Sunday, February 12, 2017

Festive Portobello Mushroom Wellington from Bosh!


The most difficult part of this beautiful recipe is finding chestnuts. I had never used chestnuts in any capacity, so I was really interested to taste them and learn that they have a very meaty taste and texture. Luckily, I found whole, cooked, and peeled nuts. I can’t imagine the amount of work involved to peel and roast (or steam?) 2 Cups of chestnuts, so look all over your town for prepared nuts….and then forge ahead! This is really a simple recipe and such a beautiful presentation! I am going to remember this for Thanksgiving or Christmas or a dinner party or when company is coming or Sunday dinner or ….. whenever!

I served my wellington with mashed potatoes, peas, and a mushroom gravy. Festive, indeed!

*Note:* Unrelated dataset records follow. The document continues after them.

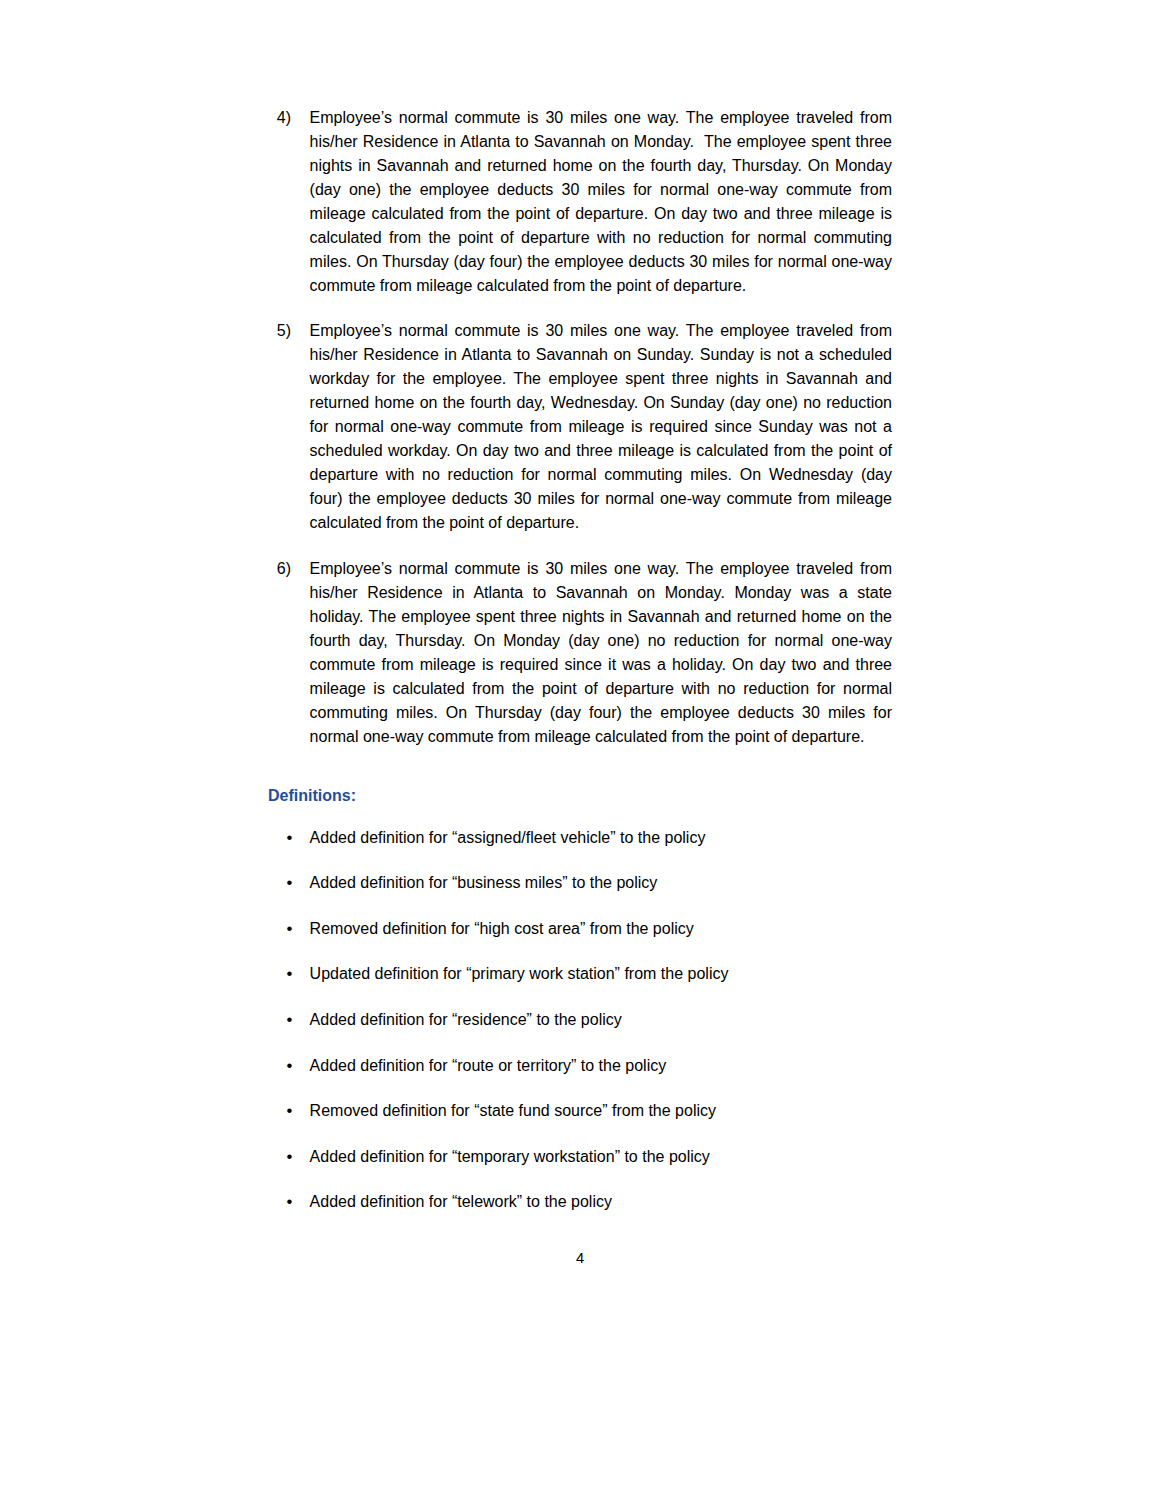Employee’s normal commute is 30 miles one way. The employee traveled from his/her Residence in Atlanta to Savannah on Monday. The employee spent three nights in Savannah and returned home on the fourth day, Thursday. On Monday (day one) the employee deducts 30 miles for normal one-way commute from mileage calculated from the point of departure. On day two and three mileage is calculated from the point of departure with no reduction for normal commuting miles. On Thursday (day four) the employee deducts 30 miles for normal one-way commute from mileage calculated from the point of departure.
Employee’s normal commute is 30 miles one way. The employee traveled from his/her Residence in Atlanta to Savannah on Sunday. Sunday is not a scheduled workday for the employee. The employee spent three nights in Savannah and returned home on the fourth day, Wednesday. On Sunday (day one) no reduction for normal one-way commute from mileage is required since Sunday was not a scheduled workday. On day two and three mileage is calculated from the point of departure with no reduction for normal commuting miles. On Wednesday (day four) the employee deducts 30 miles for normal one-way commute from mileage calculated from the point of departure.
Employee’s normal commute is 30 miles one way. The employee traveled from his/her Residence in Atlanta to Savannah on Monday. Monday was a state holiday. The employee spent three nights in Savannah and returned home on the fourth day, Thursday. On Monday (day one) no reduction for normal one-way commute from mileage is required since it was a holiday. On day two and three mileage is calculated from the point of departure with no reduction for normal commuting miles. On Thursday (day four) the employee deducts 30 miles for normal one-way commute from mileage calculated from the point of departure.
Definitions:
Added definition for “assigned/fleet vehicle” to the policy
Added definition for “business miles” to the policy
Removed definition for “high cost area” from the policy
Updated definition for “primary work station” from the policy
Added definition for “residence” to the policy
Added definition for “route or territory” to the policy
Removed definition for “state fund source” from the policy
Added definition for “temporary workstation” to the policy
Added definition for “telework” to the policy
4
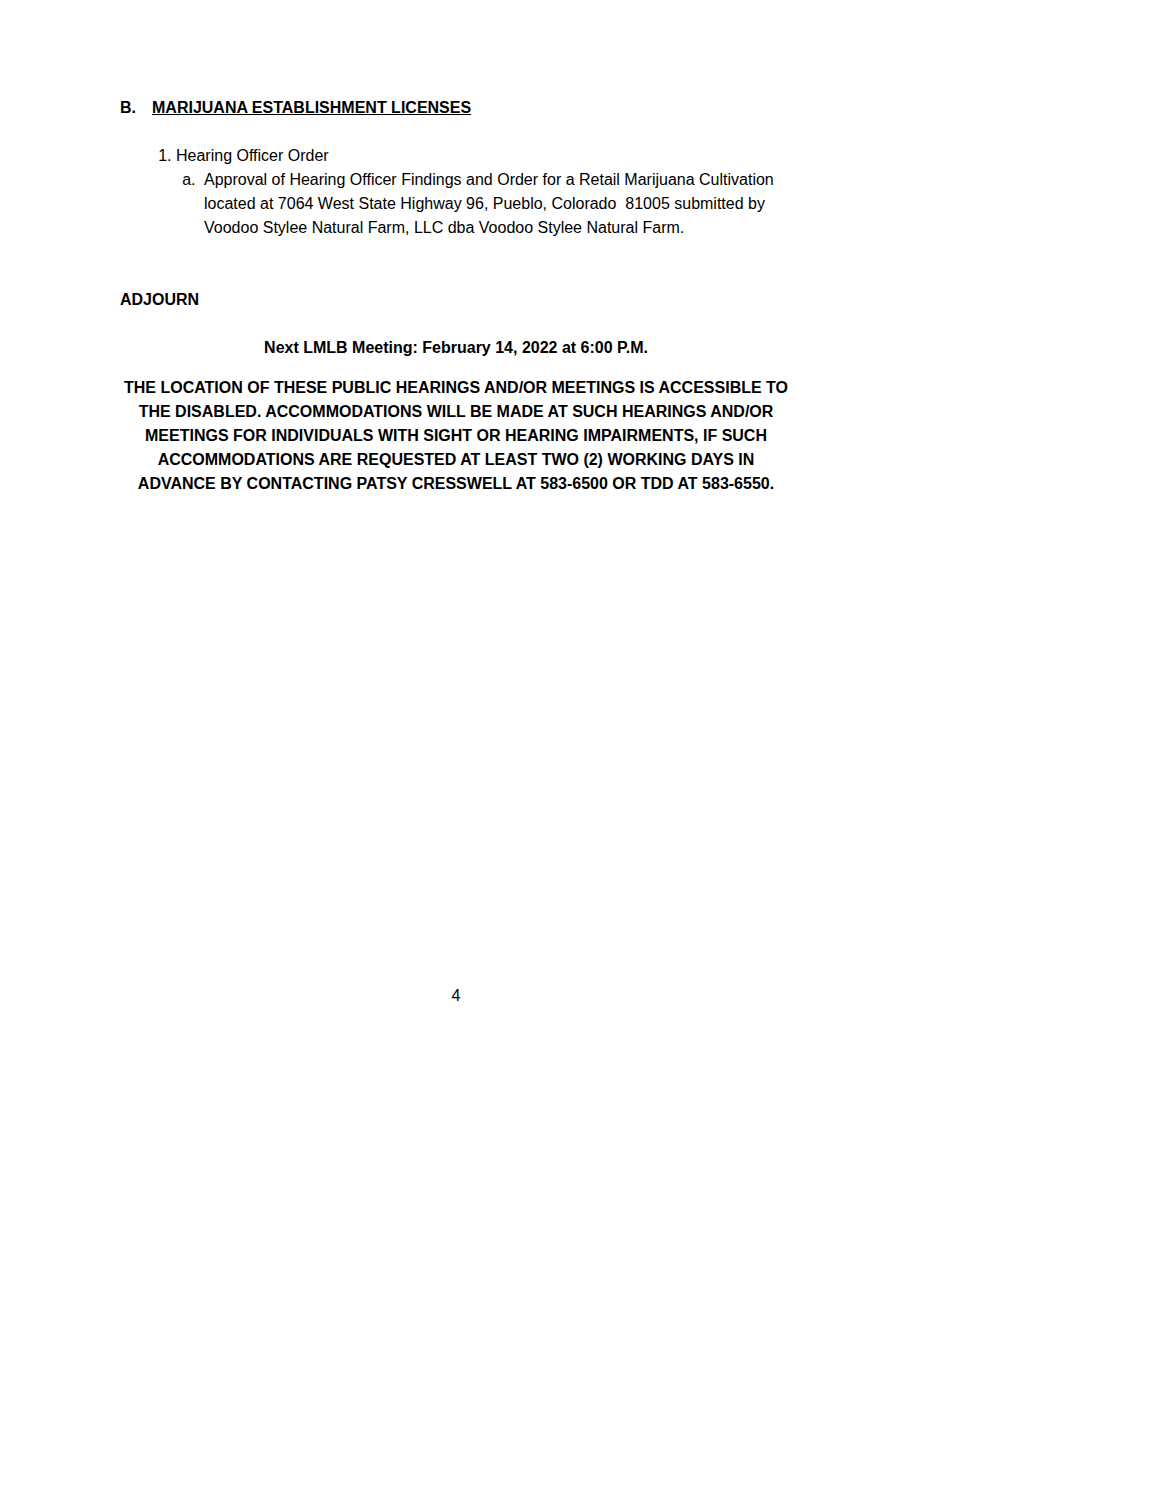B. MARIJUANA ESTABLISHMENT LICENSES
Hearing Officer Order
Approval of Hearing Officer Findings and Order for a Retail Marijuana Cultivation located at 7064 West State Highway 96, Pueblo, Colorado 81005 submitted by Voodoo Stylee Natural Farm, LLC dba Voodoo Stylee Natural Farm.
ADJOURN
Next LMLB Meeting: February 14, 2022 at 6:00 P.M.
THE LOCATION OF THESE PUBLIC HEARINGS AND/OR MEETINGS IS ACCESSIBLE TO THE DISABLED. ACCOMMODATIONS WILL BE MADE AT SUCH HEARINGS AND/OR MEETINGS FOR INDIVIDUALS WITH SIGHT OR HEARING IMPAIRMENTS, IF SUCH ACCOMMODATIONS ARE REQUESTED AT LEAST TWO (2) WORKING DAYS IN ADVANCE BY CONTACTING PATSY CRESSWELL AT 583-6500 OR TDD AT 583-6550.
4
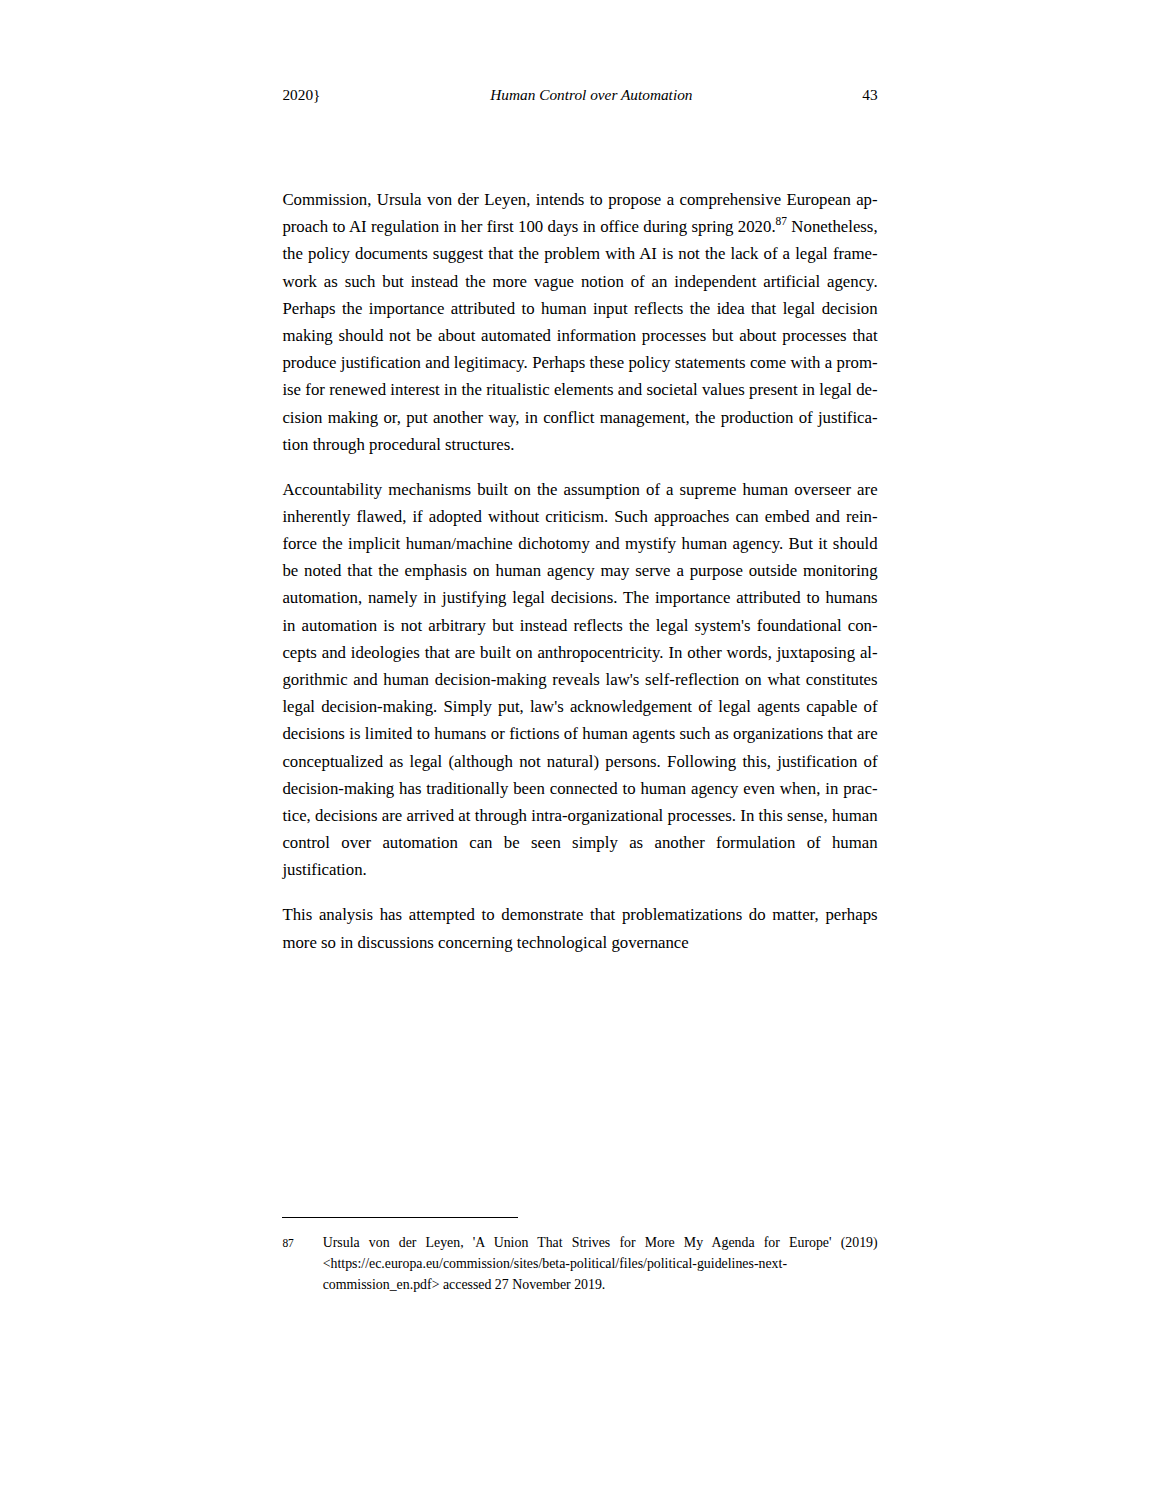2020} Human Control over Automation 43
Commission, Ursula von der Leyen, intends to propose a comprehensive European approach to AI regulation in her first 100 days in office during spring 2020.87 Nonetheless, the policy documents suggest that the problem with AI is not the lack of a legal framework as such but instead the more vague notion of an independent artificial agency. Perhaps the importance attributed to human input reflects the idea that legal decision making should not be about automated information processes but about processes that produce justification and legitimacy. Perhaps these policy statements come with a promise for renewed interest in the ritualistic elements and societal values present in legal decision making or, put another way, in conflict management, the production of justification through procedural structures.
Accountability mechanisms built on the assumption of a supreme human overseer are inherently flawed, if adopted without criticism. Such approaches can embed and reinforce the implicit human/machine dichotomy and mystify human agency. But it should be noted that the emphasis on human agency may serve a purpose outside monitoring automation, namely in justifying legal decisions. The importance attributed to humans in automation is not arbitrary but instead reflects the legal system's foundational concepts and ideologies that are built on anthropocentricity. In other words, juxtaposing algorithmic and human decision-making reveals law's self-reflection on what constitutes legal decision-making. Simply put, law's acknowledgement of legal agents capable of decisions is limited to humans or fictions of human agents such as organizations that are conceptualized as legal (although not natural) persons. Following this, justification of decision-making has traditionally been connected to human agency even when, in practice, decisions are arrived at through intra-organizational processes. In this sense, human control over automation can be seen simply as another formulation of human justification.
This analysis has attempted to demonstrate that problematizations do matter, perhaps more so in discussions concerning technological governance
87
Ursula von der Leyen, 'A Union That Strives for More My Agenda for Europe' (2019) <https://ec.europa.eu/commission/sites/beta-political/files/political-guidelines-next-commission_en.pdf> accessed 27 November 2019.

Here’s what you need (directly from the Bosh! Facebook page)
4 portobello mushrooms
4 cloves garlic, minced
1 T fresh thyme (I used 1 t dried)
1 T fresh rosemary (I used 1 t dried)
Olive oil
Salt and pepper

1 red onion, minced
1 T fresh rosemary (I used 1 t dried)
Salt and pepper
1 C white wine (dry)
½ T brown sugar
2 C chestnuts
2 C pecans
2 slices seeded bread
½ C vegetable broth

Short crust pastry (I used 2 sheets of puff pastry)
½ C non-dairy, unsweetened milk

Here’s what you do:

Thaw the puff pastry according to the package.

Clean, trim, and roast the mushrooms. I like to scrape out the black gills, but for this recipe, I left the stem intack. Season them with salt, pepper, thyme, rosemary and a splash of olive oil and bake at 400 degrees for about 15 minutes. Make sure they are nice and soft.  Allow to cool.

Saute the onion in olive oil until translucent. Add rosemary thyme, salt, and pepper. Add the wine and simmer for a bit. Add the brown sugar and caramelize the onions. Set aside.

Process the chestnuts, pecans, and bread in a food processor until it’s all crumbs. Pour into a large bowl and add the onion mixture and mix well. Slowly add the veg broth until the mixture clumps up … not too wet, not too dry. Your hands are the best tool here. 

Here comes the fun part. Place the pastry on a parchment lined baking sheet. Arrange a large amount of the nut mixture over one sheet of pastry, forming it into a long oval of sorts. You’ll need to leave about 1 inch all around the edges. Arrange the four mushrooms over the nuts and then arrange the remaining nut mixture over the mushrooms. For me, it was difficult to get all the nut mixture in, but use whatever you can. The mushrooms should all be encased in the nut mixture. (A hint for the mushrooms: place one right side up, then the next one upside down, then the next one right side up, and the last one upside down. Snuggle them in nice and tight.)



Place the second sheet of pastry over the mound of goodness and crimp the edges with a fork. Trim and use the excess pastry to decorate the top of your wellington. Use a fork to make air holes. Brush the pastry with milk.

Bake on a parchment lined baking sheet at 400 degrees for about 40 minutes, but be sure to check it once in a while.

Cool for a bit and slice carefully with a serrated knife.